(Collected data)

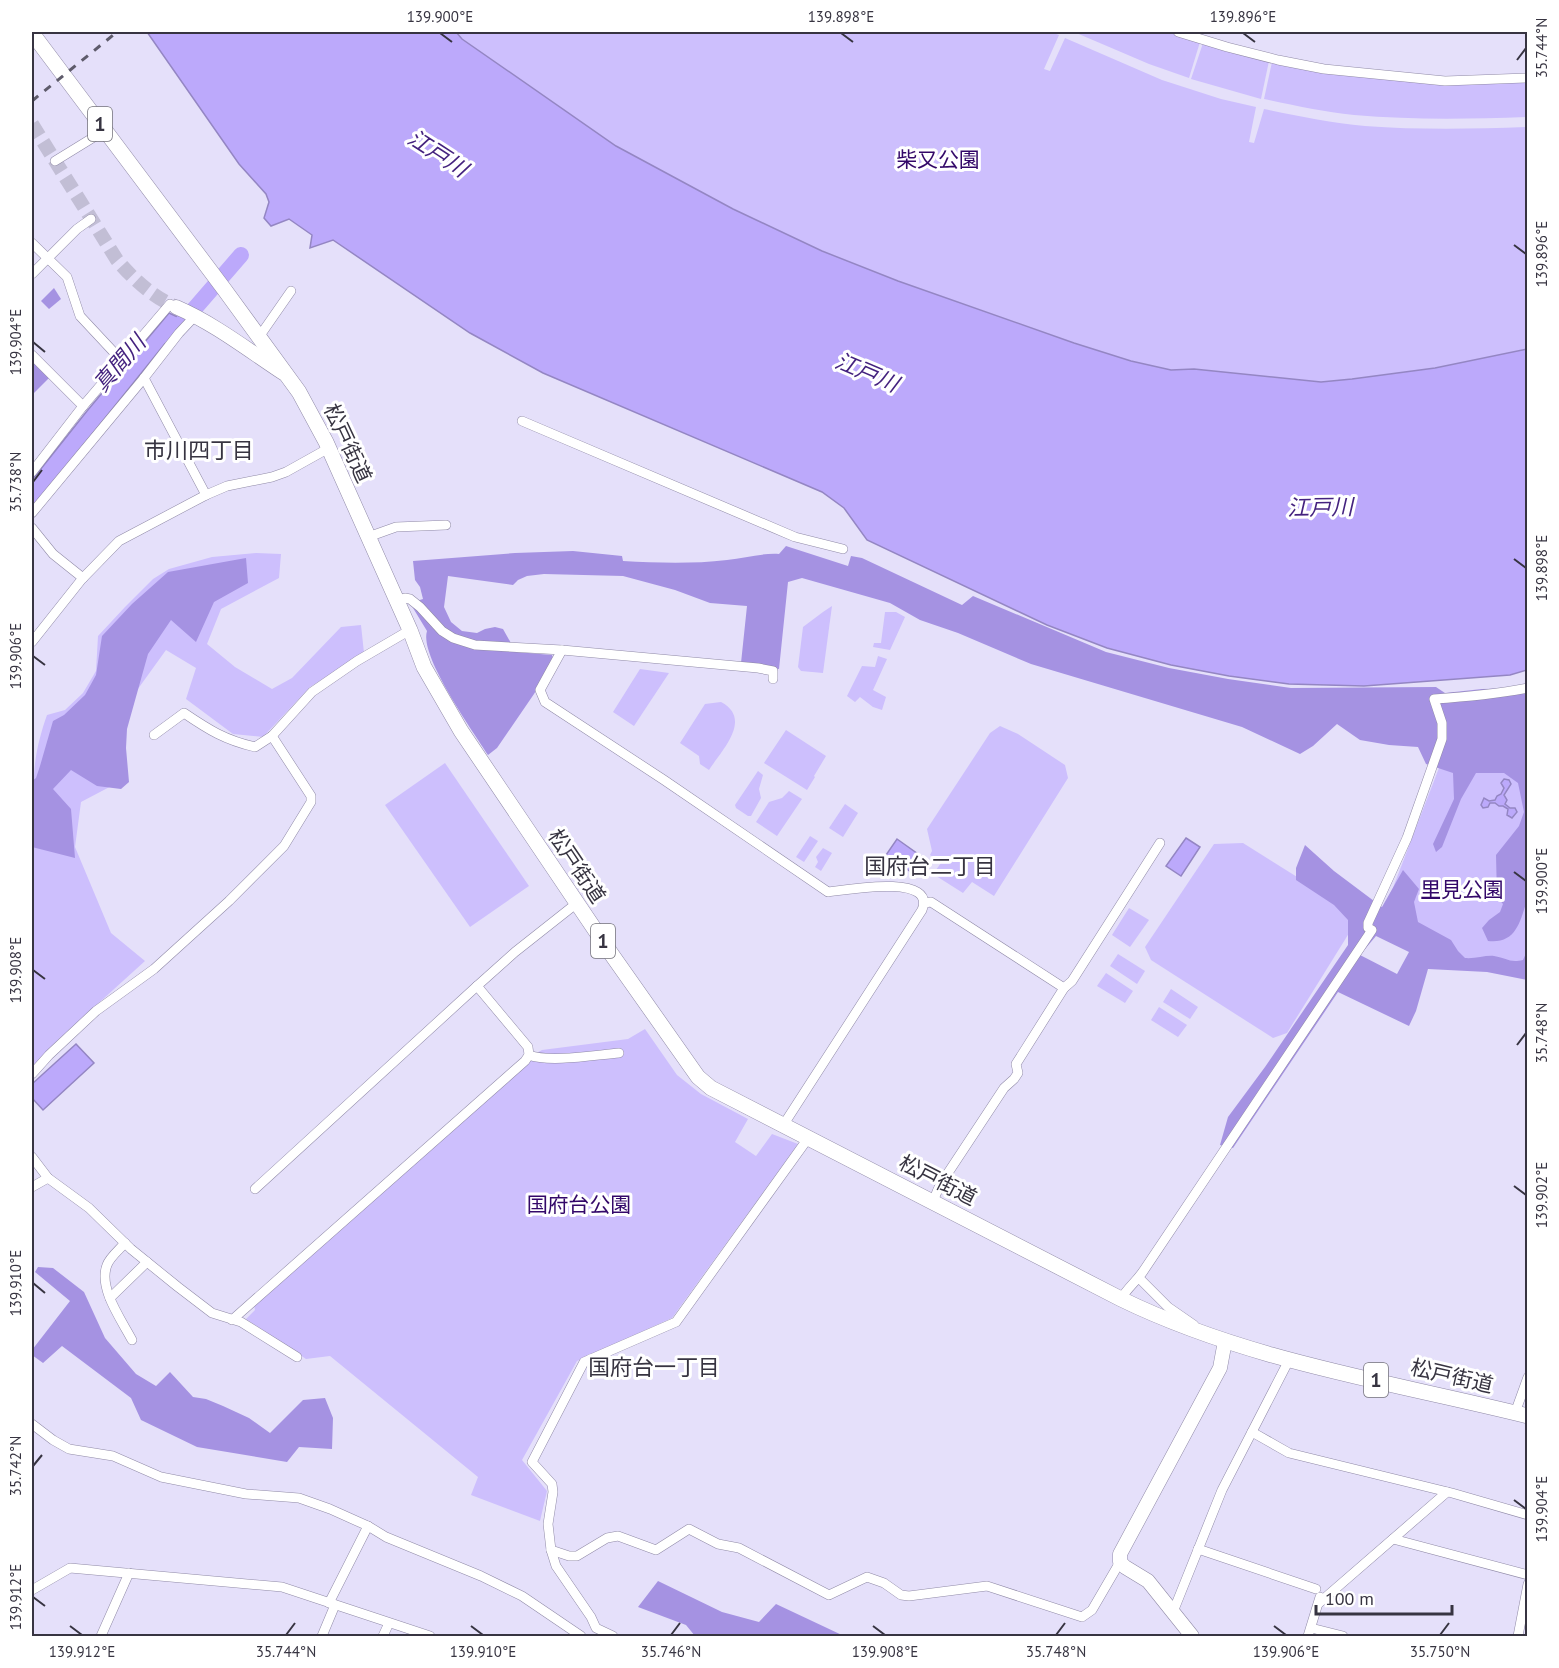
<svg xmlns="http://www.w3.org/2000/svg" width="1559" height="1668" viewBox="0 0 1559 1668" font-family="'PT Sans','Noto Sans JP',sans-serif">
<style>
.green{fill:#cdbffd}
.forest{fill:#a592e2;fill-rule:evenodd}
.water{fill:#bca9fb;stroke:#9486c3;stroke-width:1.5}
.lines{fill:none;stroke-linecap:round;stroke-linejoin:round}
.river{stroke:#bca9fb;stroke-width:16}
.secondary-tunnel{stroke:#c2bed5;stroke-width:14;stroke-dasharray:14 7;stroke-linecap:butt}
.street-casing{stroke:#908aa7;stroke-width:10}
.secondary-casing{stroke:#908aa7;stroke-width:15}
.primary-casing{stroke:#908aa7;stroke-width:16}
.street{stroke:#fff;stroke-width:9}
.secondary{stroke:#fff;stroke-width:14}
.primary{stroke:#fff;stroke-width:15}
.rail{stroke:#5e5b6b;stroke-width:3;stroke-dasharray:8 8;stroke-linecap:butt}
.ticks{fill:none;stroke:#373441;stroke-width:2}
.labels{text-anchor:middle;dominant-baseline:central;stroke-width:6;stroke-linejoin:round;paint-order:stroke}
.shield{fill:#fff;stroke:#73717a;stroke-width:1.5}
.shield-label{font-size:20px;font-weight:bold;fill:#373441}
.park-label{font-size:21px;fill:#330869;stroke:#fff}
.street-label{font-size:21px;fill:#373441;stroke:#fff}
.water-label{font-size:22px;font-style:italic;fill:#44227f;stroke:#fff}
.neighbourhood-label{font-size:22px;fill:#373441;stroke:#fff}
.neatline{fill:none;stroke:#373441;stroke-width:2}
.ticks-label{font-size:15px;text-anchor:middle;fill:#373441}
</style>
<rect width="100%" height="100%" fill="#e5e0fa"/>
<g class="green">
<path d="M456 32H1051L1059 35 1044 69 1050 71 1065 38 1162 80 1221 99 1256 107 1249 142 1254 143 1264 109C1297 116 1331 123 1365 126 1419 130 1473 129 1527 127V349L1435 368 1352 379 1321 382 1194 369 1171 370 1131 361 1074 343 898 281 822 251 733 209 616 146 462 39Z"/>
<path d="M1074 32H1171L1200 42 1189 78 1149 64Z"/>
<path d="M1203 43 1269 61 1261 99 1191 79Z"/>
<path d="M1272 62 1326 72 1527 81V117C1469 119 1412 120 1354 115 1323 112 1293 105 1264 99Z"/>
<path d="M256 553 281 554 279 578 221 609 207 644 235 667 272 689 292 678 341 627 361 625 364 653 310 687 263 737 233 734 186 699 196 668 166 650 135 693 116 746 119 782 81 802 75 847 111 933 145 961 59 1039 32 1069V778L34 776C35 754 40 735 47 715L65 710 83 693 96 671 98 636 125 607 153 579 169 569 212 557Z"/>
<path d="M832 606 823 673 801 671 798 667 803 627 823 612Z"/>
<path d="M885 612H896L905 617 890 650 873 647 874 643H881Z"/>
<path d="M878 656 887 659 873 690 886 697 882 710 873 707 860 697 855 702 847 696 862 666 875 667Z"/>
<path d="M640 669 669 673 634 726 613 712Z"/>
<path d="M1527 698V973L1489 969 1381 925 1394 885 1452 734Z"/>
<path d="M721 702C753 719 722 750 709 770L700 764 699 756 680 743 705 704Z"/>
<path d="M1000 726 1018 734 1065 765 1068 778 994 896 972 882 963 893 933 874 941 863 930 855 932 851 927 829 990 733Z"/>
<path d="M786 730 826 756 814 776 815 777 807 790 764 763Z"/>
<path d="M445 763 529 886 470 927 385 805Z"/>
<path d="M758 771 763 775 759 789 761 798 751 816H748L736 808 735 805Z"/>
<path d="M789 791 802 799 777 836 756 822 769 802 782 798Z"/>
<path d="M845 804 858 813 843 837 829 828Z"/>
<path d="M810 836 818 841 804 862 796 857Z"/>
<path d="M1243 843 1345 907 1351 930 1287 1033 1273 1038 1151 960 1145 947 1214 844Z"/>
<path d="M823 848 832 853 821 871 815 867 818 862 816 857Z"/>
<path d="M1129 908 1149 920 1130 947 1112 935Z"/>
<path d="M1118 954 1145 971 1137 984 1110 966Z"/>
<path d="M1106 973 1133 991 1125 1003 1097 986Z"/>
<path d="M1171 989 1198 1007 1190 1019 1163 1002Z"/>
<path d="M1159 1007 1187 1025 1178 1037 1151 1020Z"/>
<path d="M645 1029 677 1075 701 1094 748 1119 735 1142 756 1156 772 1134 798 1144 672 1318 577 1361 522 1460 547 1491 540 1521 471 1495 478 1477 330 1356 306 1359 246 1319 255 1310 254 1305 529 1057 542 1050 628 1039Z"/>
</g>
<g class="forest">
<path d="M54 288 61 299 49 309 41 301Z"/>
<path d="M32 360 49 378 32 395Z"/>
<path d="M786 546 848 566 851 556 862 558 962 605 973 596 1106 652 1169 668 1228 679 1291 688 1436 687 1445 693 1482 689 1527 688V900C1520 922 1516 944 1488 941L1482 928 1489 920 1500 912 1503 904 1497 897 1496 855 1519 826 1524 812 1518 783 1504 773H1476L1461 799 1442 847 1436 852 1433 844 1454 799 1453 773 1426 764 1418 747 1389 745 1360 740 1337 724 1313 746 1300 754 1242 727 1031 664 958 633 920 620 890 603 802 578 788 582 779 669 741 663 747 606 710 603 675 590 623 576 544 574 527 576 518 580 513 585 448 576 444 607 451 622 462 631 477 633 485 629 495 627 503 629 516 652 552 655 554 660 534 694 497 748 488 755C473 731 419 656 427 631L410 603 423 599 420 587 415 580 413 561 515 553 573 551 622 556 623 561C658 563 693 564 727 560 745 558 761 553 779 554Z"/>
<path d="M246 558 248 583 214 602 196 642 171 620 148 654 127 729 126 748 129 782 121 789 97 786 71 770 53 789 71 809 75 858 32 847V781L36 778 40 766 53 721 64 715 85 695 96 675 102 636 132 604 168 572Z"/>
<path d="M1305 845 1334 871 1382 907 1403 870 1419 889 1414 902 1418 922 1451 940 1458 951 1465 958C1475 959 1486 955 1494 956 1507 958 1509 963 1523 960L1527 951V980L1487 972 1428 969 1416 1011 1409 1026 1338 992 1233 1148 1220 1145 1228 1117 1265 1067 1348 945V920L1334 905 1296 880V868ZM1376 936 1409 952 1397 974 1360 955Z"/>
<path d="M38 1267 53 1268 84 1292 105 1338 136 1374 156 1386 170 1372 193 1397 206 1399 223 1406 249 1418 270 1433 303 1400 325 1398 333 1418 332 1449 299 1447 287 1462 197 1447 141 1420 131 1398 62 1346 43 1363 32 1355V1350L70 1301 35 1272Z"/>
<path d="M658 1581 722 1612 759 1622 776 1604 844 1636H695L686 1625 638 1607Z"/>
</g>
<g class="water">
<path d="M147 32H456L462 39 616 146 733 209 822 251 898 281 1074 343 1131 361 1171 370 1194 369 1321 382 1352 379 1435 368 1527 349V670L1510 675 1364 686 1289 684 1229 676 1171 665 1107 648 1047 625 867 540 844 508 822 492 543 373 470 333 333 240 310 248 312 235 289 219 271 226 264 218 269 202 266 194 239 164Z"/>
<path d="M169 313 184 320 32 509V480L87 411Z"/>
<path d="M1504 779 1509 780 1511 784 1504 795 1507 800 1505 804 1510 808H1515L1517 812 1512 818 1507 815 1508 809 1503 806H1499L1495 803H1490L1488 807 1483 808 1481 805 1484 798 1489 801 1495 800 1497 796 1501 794 1504 788 1501 783Z"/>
<path d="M1186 838 1200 847 1181 876 1166 866Z"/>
<path d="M897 839 925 859 914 874 886 855Z"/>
<path d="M76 1044 94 1063 43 1110 32 1098V1084Z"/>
</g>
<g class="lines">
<path class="river" d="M170 337 241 255"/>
<path class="secondary-tunnel" d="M32 124 117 260C133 279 153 297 176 307"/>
<defs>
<g id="street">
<path d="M1178 32 1227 47 1278 60 1324 69 1445 81 1528 78"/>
<path d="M55 161 94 137 103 128"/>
<path d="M32 243 67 277 80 316 122 361"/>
<path d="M32 274 77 229 91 219"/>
<path d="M259 337 291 291"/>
<path d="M32 355 83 406"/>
<path d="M144 378 206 495"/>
<path d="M522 421 795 537 843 549"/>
<path d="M32 472 83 406 170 304"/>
<path d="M32 513 144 378 179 333 195 316"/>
<path d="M32 528 53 554 83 578"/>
<path d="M368 537 396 527 446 525"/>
<path d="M397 601 405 598 410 599 420 607 442 631 453 638 475 645 562 650 758 668 773 671V679"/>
<path d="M32 642 82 579 119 541 206 495 227 486 272 477 286 472 329 448"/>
<path d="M562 650 540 690 545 702 664 780 828 892C844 890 937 873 922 910L784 1124"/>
<path d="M154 735 184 713C209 730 225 740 255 747L272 736 312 692 357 661 410 630"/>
<path d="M924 903 931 902 1064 988 1016 1064 1018 1073 1014 1079 1004 1088 940 1185 933 1201"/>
<path d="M1064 988 1072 981 1160 843"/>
<path d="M529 1055C550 1063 595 1055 619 1053"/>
<path d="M32 1074 49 1055 96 1011 154 969 229 901 284 846 311 802V796L272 736"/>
<path d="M32 1157 48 1178 89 1208 131 1249 178 1287 212 1313 241 1322 297 1357"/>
<path d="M32 1187 48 1178"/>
<path d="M255 1189 477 986"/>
<path d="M125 1243C119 1250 110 1257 107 1265 98 1288 121 1319 132 1340"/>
<path d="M1139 1278 1168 1307 1194 1325"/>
<path d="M110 1298 147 1262"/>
<path d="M1121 1299C1127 1288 1137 1281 1144 1270L1372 930 1368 928V923L1407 838 1442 739V723L1434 699C1466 697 1497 694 1528 688"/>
<path d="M232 1320 525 1061 529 1055 528 1047 477 986 515 952 577 903"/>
<path d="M1515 1413 1528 1377"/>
<path d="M32 1424 53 1440 69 1449 113 1456 161 1477 246 1494 299 1498 330 1509 368 1526 386 1537 481 1576 522 1596 581 1636"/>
<path d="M1252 1432 1289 1453 1452 1493 1528 1515"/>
<path d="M1393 1539 1528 1575"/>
<path d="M1198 1549 1316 1589"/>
<path d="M551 1550 569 1556H577L607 1538 618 1536 656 1550 689 1529 718 1544 739 1548 829 1595 867 1577 884 1583 901 1595 909 1596 987 1586 1082 1617 1092 1610 1120 1562"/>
<path d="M32 1590 70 1568 282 1587 430 1636"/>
<path d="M329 1603 368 1526"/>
<path d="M1319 1603 1447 1492"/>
<path d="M1173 1612 1222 1490 1289 1360"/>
<path d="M1311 1628 1343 1636"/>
<path d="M101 1636 129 1573"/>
<path d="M322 1636 335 1605"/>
<path d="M383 1636 389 1623"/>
<path d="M613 1636 596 1628 591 1617 556 1566 551 1550 548 1524 553 1492 552 1484 532 1462 584 1362 676 1322 809 1137"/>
<path d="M1308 1636 1320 1597"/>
<path d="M1518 1636 1528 1584"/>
</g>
<g id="secondary">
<path d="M176 307C215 324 248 350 283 373"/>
<path d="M1192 1636 1148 1581 1125 1567 1120 1562V1554L1220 1368 1225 1341"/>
</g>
<path id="primary" d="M32 33 224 289 299 392 326 442 410 630 424 667 461 731 612 955 698 1077 711 1088 1121 1299C1248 1361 1391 1382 1528 1416"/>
</defs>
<use href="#street" class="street-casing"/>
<use href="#secondary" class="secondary-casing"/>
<use href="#primary" class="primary-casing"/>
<use href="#street" class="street"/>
<use href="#secondary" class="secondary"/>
<use href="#primary" class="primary"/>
<path class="rail" d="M32 101 117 32"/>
</g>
<path class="ticks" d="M440 33 452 42M841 33 853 42M1243 33 1255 42M1517 60 1526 48M1514 245 1526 254M33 342 45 352M33 482 42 470M1514 559 1526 568M33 656 45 665M1514 872 1526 881M33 970 45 979M1517 1045 1526 1033M1514 1186 1526 1195M33 1283 45 1293M33 1466 42 1455M1514 1500 1526 1509M33 1597 45 1606M70 1626 82 1635M471 1626 483 1635M873 1626 885 1635M1274 1626 1286 1635M286 1635 295 1623M671 1635 680 1623M1056 1635 1065 1623M1440 1635 1449 1623"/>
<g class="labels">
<g class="shield">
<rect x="88" y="107" width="24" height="34" rx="4.5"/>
<rect x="591" y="924" width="24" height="34" rx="4.5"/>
<rect x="1364" y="1363" width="24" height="34" rx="4.5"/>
</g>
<g class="shield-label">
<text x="100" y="124">1</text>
<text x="603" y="941">1</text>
<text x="1376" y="1380">1</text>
</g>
<g class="park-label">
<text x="938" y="159">柴又公園</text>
<text x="1462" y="889">里見公園</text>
<text x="579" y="1204">国府台公園</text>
</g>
<g class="street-label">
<text transform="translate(348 443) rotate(65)">松戸街道</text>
<text transform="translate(577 866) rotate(56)">松戸街道</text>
<text transform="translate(938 1180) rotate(27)">松戸街道</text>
<text transform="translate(1452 1376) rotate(13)">松戸街道</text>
</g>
<g class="water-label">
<text transform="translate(438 153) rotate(33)">江戸川</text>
<text transform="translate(119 363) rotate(-49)">真間川</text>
<text transform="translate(867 372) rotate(23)">江戸川</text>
<text transform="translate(1320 507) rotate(-1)">江戸川</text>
</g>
<g class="neighbourhood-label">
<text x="199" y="450">市川四丁目</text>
<text x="930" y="866">国府台二丁目</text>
<text x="654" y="1367">国府台一丁目</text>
</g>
</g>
<rect width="1559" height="1668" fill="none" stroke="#ffffff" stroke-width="66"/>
<path d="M1316 1605v9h136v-9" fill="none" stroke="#373441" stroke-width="3"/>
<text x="1325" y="1605" font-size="18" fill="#373441" stroke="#ffffff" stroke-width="4.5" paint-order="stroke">100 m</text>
<rect x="33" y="33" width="1493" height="1602" class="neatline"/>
<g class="ticks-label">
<text x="440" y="22">139.900°E</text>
<text x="841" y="22">139.898°E</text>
<text x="1243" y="22">139.896°E</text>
<text transform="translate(1542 48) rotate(-90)" y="5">35.744°N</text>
<text transform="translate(1542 254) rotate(-90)" y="5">139.896°E</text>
<text transform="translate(16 342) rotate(-90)" y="5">139.904°E</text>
<text transform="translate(16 482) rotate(-90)" y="5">35.738°N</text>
<text transform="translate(1542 568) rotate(-90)" y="5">139.898°E</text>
<text transform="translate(16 656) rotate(-90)" y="5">139.906°E</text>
<text transform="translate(1542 881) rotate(-90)" y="5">139.900°E</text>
<text transform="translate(16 970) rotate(-90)" y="5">139.908°E</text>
<text transform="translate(1542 1033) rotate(-90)" y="5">35.748°N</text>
<text transform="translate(1542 1195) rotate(-90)" y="5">139.902°E</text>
<text transform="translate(16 1283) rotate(-90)" y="5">139.910°E</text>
<text transform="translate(16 1466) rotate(-90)" y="5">35.742°N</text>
<text transform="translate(1542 1509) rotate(-90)" y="5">139.904°E</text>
<text transform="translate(16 1597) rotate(-90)" y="5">139.912°E</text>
<text x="82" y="1657">139.912°E</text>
<text x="286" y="1657">35.744°N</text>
<text x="483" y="1657">139.910°E</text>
<text x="671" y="1657">35.746°N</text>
<text x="885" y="1657">139.908°E</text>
<text x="1056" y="1657">35.748°N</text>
<text x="1286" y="1657">139.906°E</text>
<text x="1440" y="1657">35.750°N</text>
</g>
</svg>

§ **How to complete this task**: Take every line above that includes the string "casing" and return it.

§ **Response**:
.street-casing{stroke:#908aa7;stroke-width:10}
.secondary-casing{stroke:#908aa7;stroke-width:15}
.primary-casing{stroke:#908aa7;stroke-width:16}
<use href="#street" class="street-casing"/>
<use href="#secondary" class="secondary-casing"/>
<use href="#primary" class="primary-casing"/>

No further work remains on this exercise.